Your assignment — Copy out everything in the entries below from the line containing "nited Arab Emirates, General" down to the line containing "enforce the gainful", both ends included, and omit the pictures from your answer.

Records from a data source —
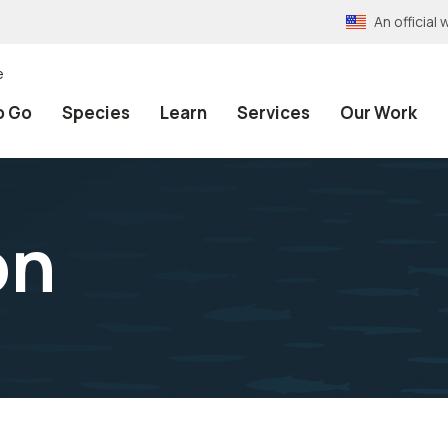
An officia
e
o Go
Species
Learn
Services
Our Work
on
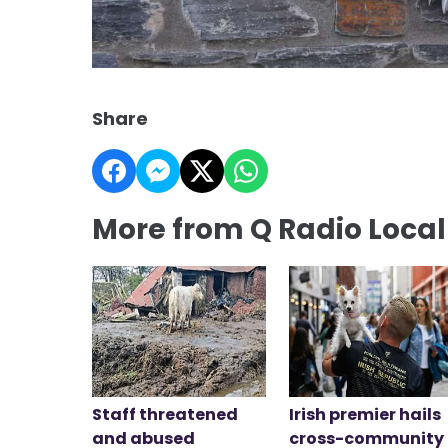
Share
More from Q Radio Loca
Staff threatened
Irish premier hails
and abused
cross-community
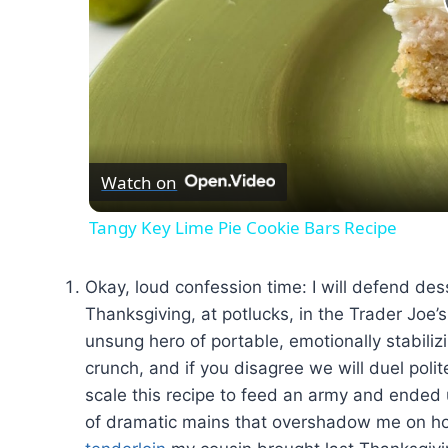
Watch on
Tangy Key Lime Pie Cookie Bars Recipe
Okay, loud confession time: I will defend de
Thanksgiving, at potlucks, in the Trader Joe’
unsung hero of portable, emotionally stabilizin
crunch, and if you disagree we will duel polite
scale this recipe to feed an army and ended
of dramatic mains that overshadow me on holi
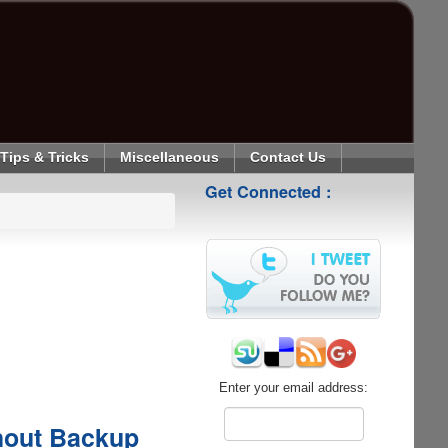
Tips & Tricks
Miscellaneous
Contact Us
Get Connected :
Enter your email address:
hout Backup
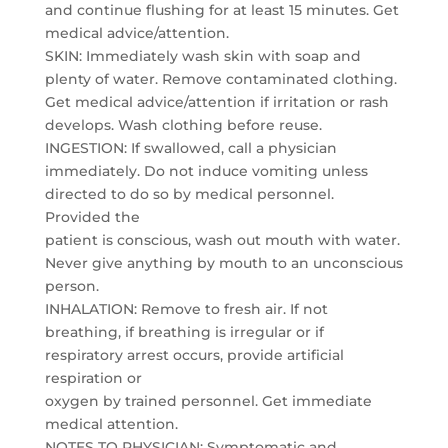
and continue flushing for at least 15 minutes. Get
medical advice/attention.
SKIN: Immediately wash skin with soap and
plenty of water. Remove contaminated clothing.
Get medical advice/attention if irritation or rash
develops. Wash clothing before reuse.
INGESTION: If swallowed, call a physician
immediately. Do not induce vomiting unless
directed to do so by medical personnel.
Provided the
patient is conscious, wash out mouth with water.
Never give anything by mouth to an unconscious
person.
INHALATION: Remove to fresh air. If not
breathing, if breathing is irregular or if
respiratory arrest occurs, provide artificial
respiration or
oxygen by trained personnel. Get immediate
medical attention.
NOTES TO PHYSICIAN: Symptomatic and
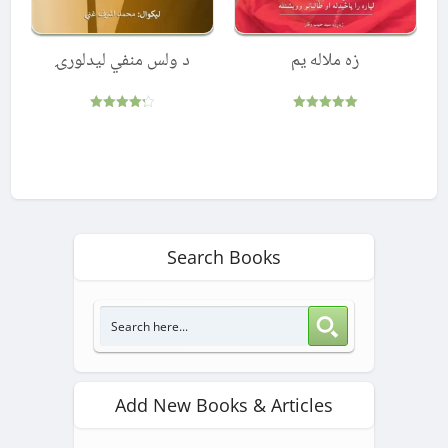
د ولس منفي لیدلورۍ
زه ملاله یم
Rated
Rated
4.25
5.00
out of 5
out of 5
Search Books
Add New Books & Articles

==

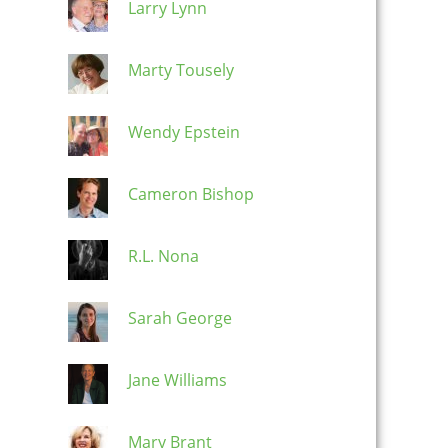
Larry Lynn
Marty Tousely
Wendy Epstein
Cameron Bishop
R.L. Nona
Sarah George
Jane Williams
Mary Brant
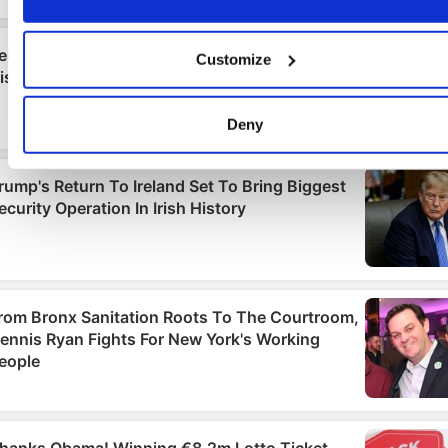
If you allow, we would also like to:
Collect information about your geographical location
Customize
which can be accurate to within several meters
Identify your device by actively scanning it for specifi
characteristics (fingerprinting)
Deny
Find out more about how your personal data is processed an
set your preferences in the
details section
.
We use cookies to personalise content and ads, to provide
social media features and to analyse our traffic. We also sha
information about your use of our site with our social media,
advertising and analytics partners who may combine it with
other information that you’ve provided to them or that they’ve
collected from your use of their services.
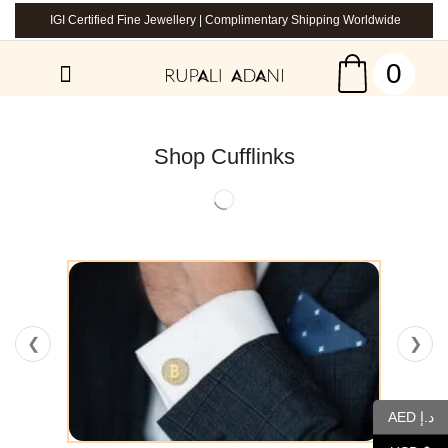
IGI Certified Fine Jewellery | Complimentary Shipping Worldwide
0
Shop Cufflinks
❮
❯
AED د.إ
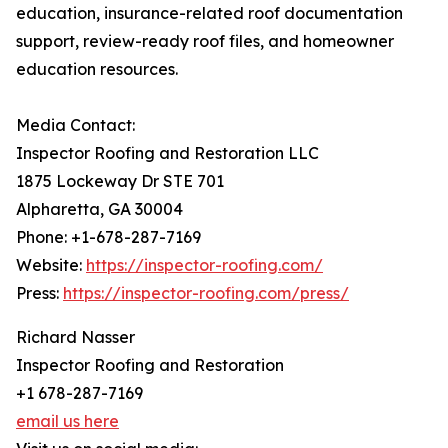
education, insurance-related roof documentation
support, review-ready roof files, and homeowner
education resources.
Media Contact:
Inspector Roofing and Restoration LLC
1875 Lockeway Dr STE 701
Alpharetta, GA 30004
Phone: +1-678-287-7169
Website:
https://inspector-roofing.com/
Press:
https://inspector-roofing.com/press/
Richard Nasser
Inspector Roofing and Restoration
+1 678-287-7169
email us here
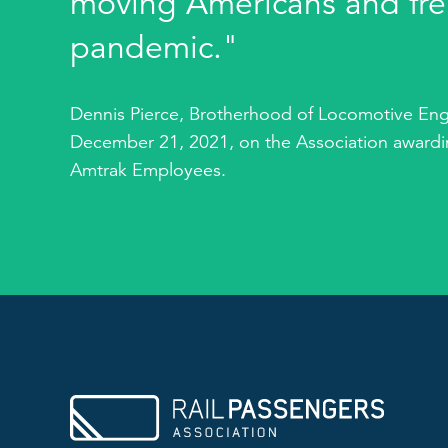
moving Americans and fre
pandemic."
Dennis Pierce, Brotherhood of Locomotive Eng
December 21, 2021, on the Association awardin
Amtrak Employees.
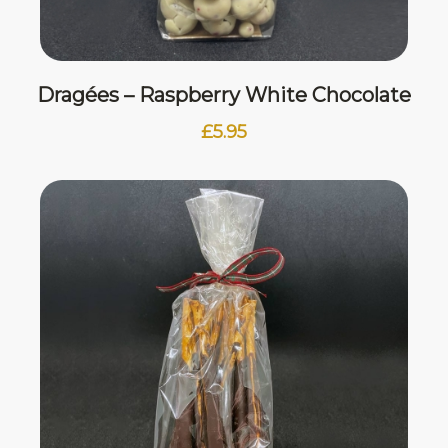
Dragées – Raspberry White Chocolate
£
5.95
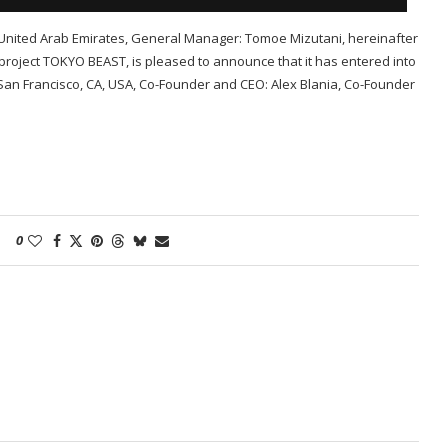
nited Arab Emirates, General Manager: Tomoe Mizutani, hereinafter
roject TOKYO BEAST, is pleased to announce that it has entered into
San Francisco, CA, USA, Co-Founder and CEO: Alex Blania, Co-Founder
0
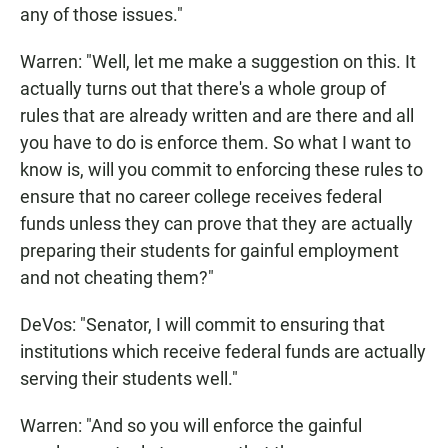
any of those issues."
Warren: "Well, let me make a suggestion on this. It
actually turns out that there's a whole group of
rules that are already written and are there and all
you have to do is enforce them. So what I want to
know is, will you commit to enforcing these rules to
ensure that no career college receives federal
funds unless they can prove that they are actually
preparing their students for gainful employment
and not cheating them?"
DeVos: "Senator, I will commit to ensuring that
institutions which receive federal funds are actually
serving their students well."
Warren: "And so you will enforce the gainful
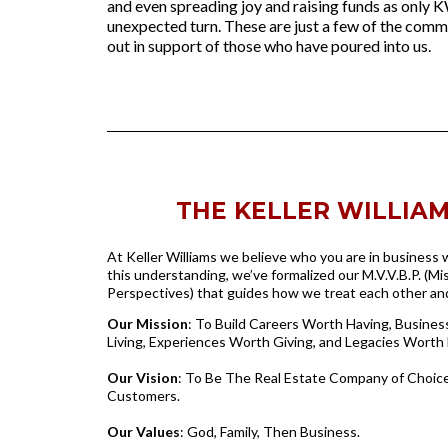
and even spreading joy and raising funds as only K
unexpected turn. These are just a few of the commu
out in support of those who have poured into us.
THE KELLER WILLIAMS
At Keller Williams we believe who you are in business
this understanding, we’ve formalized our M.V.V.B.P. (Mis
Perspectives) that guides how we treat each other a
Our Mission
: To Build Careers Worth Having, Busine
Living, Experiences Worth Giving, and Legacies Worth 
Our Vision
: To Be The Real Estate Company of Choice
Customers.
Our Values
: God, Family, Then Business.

Answer section —
nited Arab Emirates, General Manager: Tomoe Mizutani, hereinafter
roject TOKYO BEAST, is pleased to announce that it has entered into
San Francisco, CA, USA, Co-Founder and CEO: Alex Blania, Co-Founder
0
any of those issues."
Warren: "Well, let me make a suggestion on this. It
actually turns out that there's a whole group of
rules that are already written and are there and all
you have to do is enforce them. So what I want to
know is, will you commit to enforcing these rules to
ensure that no career college receives federal
funds unless they can prove that they are actually
preparing their students for gainful employment
and not cheating them?"
DeVos: "Senator, I will commit to ensuring that
institutions which receive federal funds are actually
serving their students well."
Warren: "And so you will enforce the gainful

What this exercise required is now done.